• Paid Family Leave Benefits Are Almost Here
  • March 22, 2004 | Author: Karina B. Sterman
  • Law Firm: Ervin Cohen & Jessup LLP - Beverly Hills Office
  • California has become the first state in the nation to offer wage replacement benefits for employees who take time off from their jobs to care for a new child or a family member with a serious health condition. The legislation, which became effective January 1, 2004 and which will make benefits available after July 1, 2004, is known as Family Temporary Disability Insurance (FTDI). The new law, which applies to all employers currently covered by the State Disability Insurance (SDI) program regardless of the number of employees in the business, provides workers partial reimbursement of their pay for up to six weeks during any 12-month period. Medical certification will be required for all absences under FTDI, and the law provides that it is unlawful to present a false statement in support of a benefit claim. Here are a few important things to remember about FTDI:

    1. FTDI Overlaps With Other Leaves. FTDI does not create a new right to a leave of absence but, like SDI, merely provides pay for the time an employee is off work for a covered reason. Unlike the Family Medical Leave Act or California Family Rights Act (FMLA/CFRA), the new FTDI provides benefits when an employee is required to care for a domestic partner or child of a domestic partner. However, an employee who is entitled to leave under the FMLA/CFRA must use FTDI benefits concurrent with the FMLA/CFRA leave. An employee who is entitled to sick leave may also be eligible for FTDI benefits during at least half of that sick leave.
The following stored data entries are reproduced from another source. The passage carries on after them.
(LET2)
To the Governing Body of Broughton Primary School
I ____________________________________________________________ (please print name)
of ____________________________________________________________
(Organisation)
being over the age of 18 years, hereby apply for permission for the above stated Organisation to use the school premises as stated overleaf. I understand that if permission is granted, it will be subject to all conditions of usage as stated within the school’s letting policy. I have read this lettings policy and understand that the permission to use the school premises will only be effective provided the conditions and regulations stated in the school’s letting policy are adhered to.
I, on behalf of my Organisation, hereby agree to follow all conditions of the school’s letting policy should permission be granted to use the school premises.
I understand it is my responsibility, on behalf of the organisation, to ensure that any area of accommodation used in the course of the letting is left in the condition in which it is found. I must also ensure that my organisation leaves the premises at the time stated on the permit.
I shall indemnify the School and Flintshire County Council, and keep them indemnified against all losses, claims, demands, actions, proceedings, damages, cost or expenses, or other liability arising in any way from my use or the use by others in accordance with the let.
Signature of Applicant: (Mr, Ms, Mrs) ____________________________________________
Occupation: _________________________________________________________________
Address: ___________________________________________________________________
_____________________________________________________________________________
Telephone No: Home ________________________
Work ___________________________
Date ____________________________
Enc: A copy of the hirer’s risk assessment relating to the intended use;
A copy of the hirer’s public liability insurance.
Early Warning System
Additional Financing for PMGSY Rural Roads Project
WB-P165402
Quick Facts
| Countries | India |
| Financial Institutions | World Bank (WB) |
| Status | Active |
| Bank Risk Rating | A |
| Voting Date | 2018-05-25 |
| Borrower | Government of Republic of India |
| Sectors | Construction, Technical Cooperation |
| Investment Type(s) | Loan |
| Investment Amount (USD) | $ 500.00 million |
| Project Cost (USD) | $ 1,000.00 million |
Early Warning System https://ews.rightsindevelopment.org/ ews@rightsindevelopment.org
    2. Employees Get Increased Pay But Not Increased Protections. There is no length of service requirement to be eligible for FTDI. Thus, an employee who has been with the company for one day is eligible. However, there is a one-week waiting period before the worker can apply for the benefits (similar to the unemployment insurance program). In addition, at the time of an employee's first claim for benefits filed in any 12-month period, employers can require the use of up to two weeks of unused vacation time. Moreover, FTDI does not create a separate right for employees to guaranteed job reinstatement. Therefore, unless job reinstatement is required under another law, such as FMLA/CFRA or Pregnancy Disability Leave, an employee on FTDI leave (which is a maximum of six weeks) is not necessarily entitled to job reinstatement.

    3. Employers Must Give Notice. FTDI notices must be distributed to new employees hired on or after January 1, 2004 and to each employee leaving work on or after July 1, 2004 for a qualifying reason, such as pregnancy, non-occupational illness or injury, or the need to provide care for a sick or injured family member or bond with a new child. The notices are available for downloading on the Employment Development Department's website.